‘Now that these particular experiments are leaving my exclusively private control I will say no more of them than what has been already published in the French press. The test will probably consist of an attempt to enter one of the French frontier towns, such as Belfort or Nancy, on the same day that the airship leaves Paris. It will not, of course, be necessary to make the whole journey in the airship. A military railway wagon may be assigned to carry it, with its balloon uninflated, with tubes of hydrogen to fill it, and with all the necessary machinery and instruments arranged beside it. At some station a short distance from the town to be entered the wagon may be uncoupled from the train, and a sufficient number of soldiers accompanying the officers will unload the airship and its appliances, transport the whole to the nearest open space, and at once begin inflating the balloon. Within two hours from quitting the train the airship may be ready for its flight to the interior of the technically-besieged town.

‘Such may be the outline of the task—a task presented imperiously to French balloonists by the events of 1870–1, and which all the devotion and science of the Tissandier brothers failed to accomplish. To-day the problem may be set with better hope of success. All the essential difficulties may be revived by the marking out of a hostile zone around the town that must be entered; from beyond the outer edge of this zone, then, the airship will rise and take its flight—across it.

‘Will the airship be able to rise out of rifle range? I have always been the first to insist that the normal place of the airship is in low altitudes, and I shall have written this book to little purpose if I have not shown the reader the real dangers attending any brusque vertical mounting to considerable heights. For this we have the terrible Severo accident before our eyes. In particular, I have expressed astonishment at hearing of experimenters rising to these altitudes without adequate purpose in their early stages of experience with dirigible balloons. All this is very different, however, from a reasoned, cautious mounting, whose necessity has been foreseen and prepared for.’

Probably owing to the fact that his engines were not of sufficient power, Santos-Dumont cannot be said to have solved the problem of the military airship, although the French Government bought one of his vessels. At the same time, he accomplished much in furthering and inciting experiment with dirigible airships, and he will always rank high among the pioneers of aerostation.

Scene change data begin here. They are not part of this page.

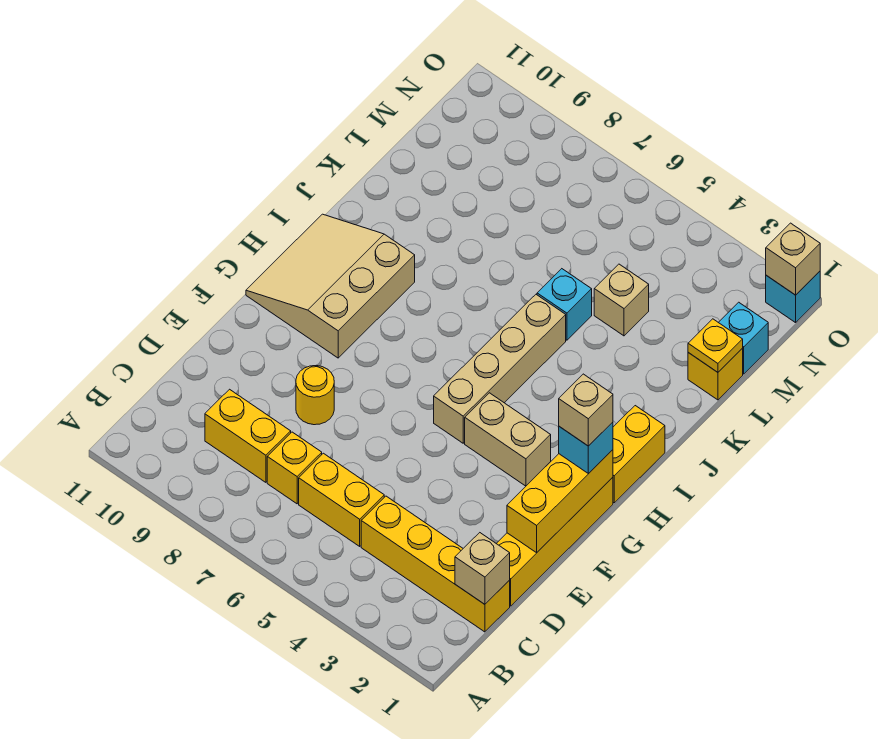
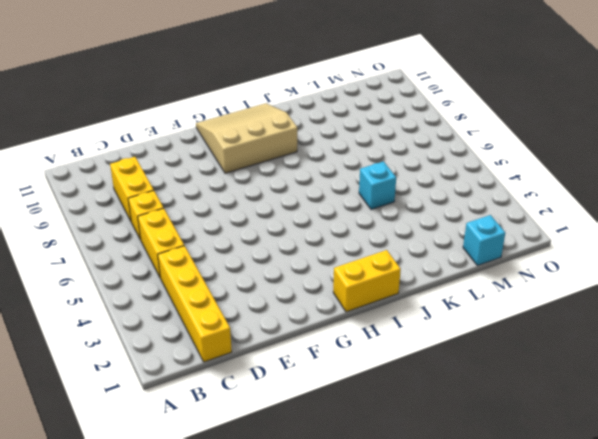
none -> yellow brick D1:G1 level 1
none -> yellow round brick E8 level 1
none -> tan brick G3:G4 level 1

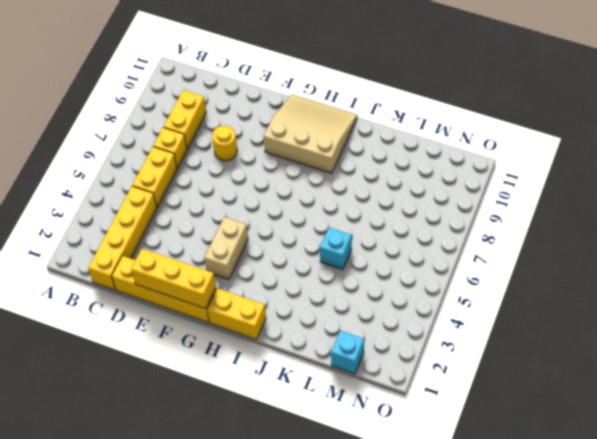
none -> tan brick G5:J5 level 1
none -> yellow brick L1 level 1
none -> tan brick L4 level 1

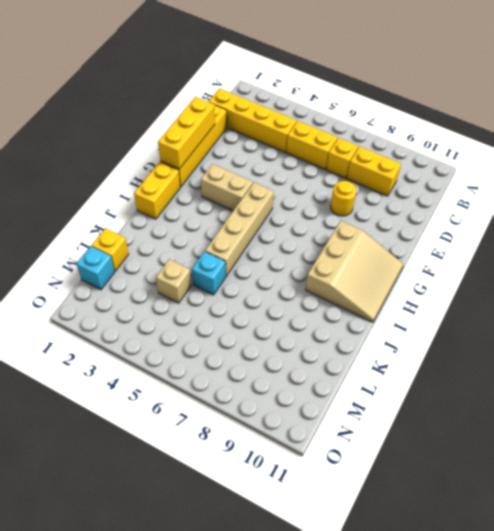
none -> cyan brick O1 level 1
none -> tan brick C1 level 2
none -> yellow plate L1 level 2

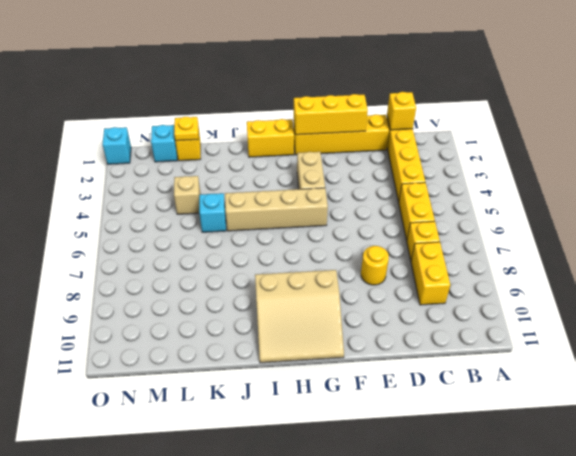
yellow brick C1 level 2 -> tan brick C1 level 2
none -> tan brick O1 level 2
none -> cyan brick G1 level 3
none -> tan brick G1 level 4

His experiments might have gone further had not the Wright brothers’ success in America and French interest in the problem of the heavier-than-air machine turned him from the study of dirigibles to that of the aeroplane, in which also he takes high rank among the pioneers, leaving the construction of a successful military dirigible to such men as the Lebaudy brothers, Major Parseval, and Zeppelin.


IV
THE MILITARY DIRIGIBLE

Although French and German experiment in connection with the production of an airship which should be suitable for military purposes proceeded side by side, it is necessary to outline the development in the two countries separately, owing to the differing character of the work carried out. So far as France is concerned, experiment began with the Lebaudy brothers, originally sugar refiners, who turned their energies to airship construction in 1899. Three years of work went to the production of their first vessel, which was launched in 1902, having been constructed by them together with a balloon manufacturer named Surcouf and an engineer, Julliot. The Lebaudy airships were what is known as semi-rigids, having a spar which ran practically the full length of the gas bag to which it was attached in such a way as to distribute the load evenly. The car was suspended from the spar, at the rear end of which both horizontal and vertical rudders were fixed, whilst stabilising fins were provided at the stern of the gas envelope itself. The first of the Lebaudy vessels was named the ‘Jaune’; its length was 183 feet and its maximum diameter 30 feet, while the cubic capacity was 80,000 feet. The power unit was a 40 horse-power Daimler motor, driving two propellers and giving a maximum speed of 26 miles per hour. This vessel made 29 trips, the last of which took place in November, 1902, when the airship was wrecked through collision with a tree.

Astra Torres.

The second airship of Lebaudy construction was 7 feet longer than the first, and had a capacity of 94,000 cubic feet of gas with a triple air bag of 17,500 cubic feet to compensate for loss of gas; this latter was kept inflated by a rotary fan. The vessel was eventually taken over by the French Government and may be counted the first dirigible airship considered fit on its tests for military service.